(Stored data entries)

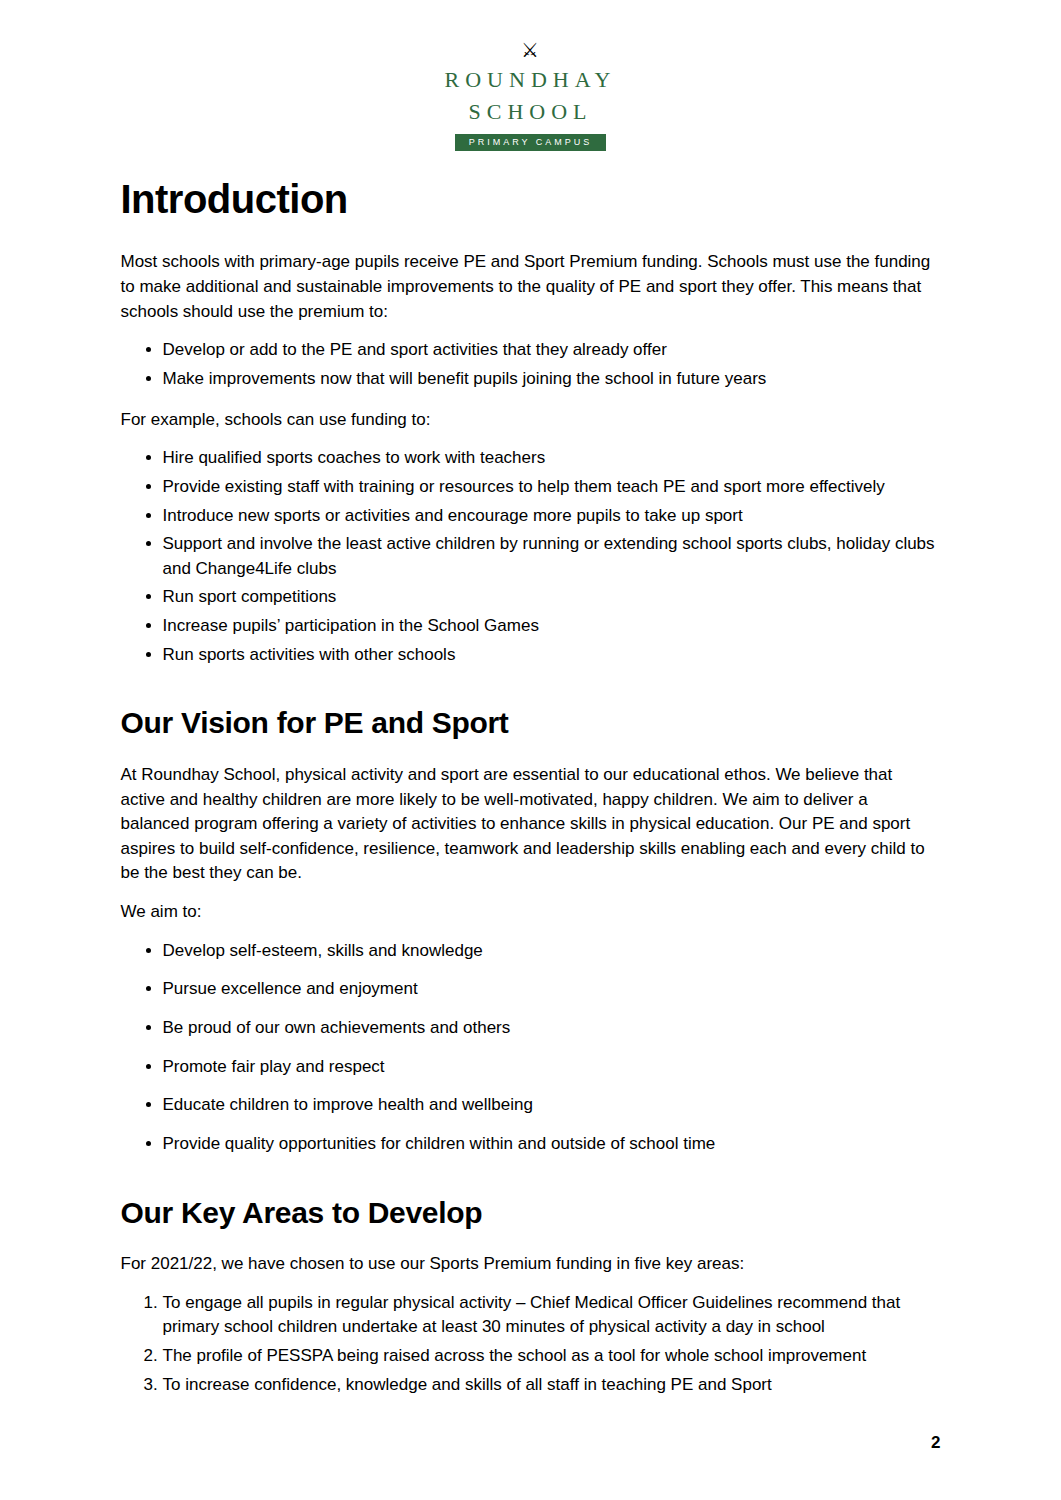⚔
ROUNDHAY
SCHOOL
PRIMARY CAMPUS
Introduction
Most schools with primary-age pupils receive PE and Sport Premium funding. Schools must use the funding to make additional and sustainable improvements to the quality of PE and sport they offer. This means that schools should use the premium to:
Develop or add to the PE and sport activities that they already offer
Make improvements now that will benefit pupils joining the school in future years
For example, schools can use funding to:
Hire qualified sports coaches to work with teachers
Provide existing staff with training or resources to help them teach PE and sport more effectively
Introduce new sports or activities and encourage more pupils to take up sport
Support and involve the least active children by running or extending school sports clubs, holiday clubs and Change4Life clubs
Run sport competitions
Increase pupils’ participation in the School Games
Run sports activities with other schools
Our Vision for PE and Sport
At Roundhay School, physical activity and sport are essential to our educational ethos. We believe that active and healthy children are more likely to be well-motivated, happy children. We aim to deliver a balanced program offering a variety of activities to enhance skills in physical education. Our PE and sport aspires to build self-confidence, resilience, teamwork and leadership skills enabling each and every child to be the best they can be.
We aim to:
Develop self-esteem, skills and knowledge
Pursue excellence and enjoyment
Be proud of our own achievements and others
Promote fair play and respect
Educate children to improve health and wellbeing
Provide quality opportunities for children within and outside of school time
Our Key Areas to Develop
For 2021/22, we have chosen to use our Sports Premium funding in five key areas:
To engage all pupils in regular physical activity – Chief Medical Officer Guidelines recommend that primary school children undertake at least 30 minutes of physical activity a day in school
The profile of PESSPA being raised across the school as a tool for whole school improvement
To increase confidence, knowledge and skills of all staff in teaching PE and Sport
2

■ **Exercise instructions**:
Produce only the lines from the line containing "Most schools with" through the line containing "Provide existing staff", inclusive of both, exactly as they stand in the entries above.

■ **Written solution**:
Most schools with primary-age pupils receive PE and Sport Premium funding. Schools must use the funding to make additional and sustainable improvements to the quality of PE and sport they offer. This means that schools should use the premium to:
Develop or add to the PE and sport activities that they already offer
Make improvements now that will benefit pupils joining the school in future years
For example, schools can use funding to:
Hire qualified sports coaches to work with teachers
Provide existing staff with training or resources to help them teach PE and sport more effectively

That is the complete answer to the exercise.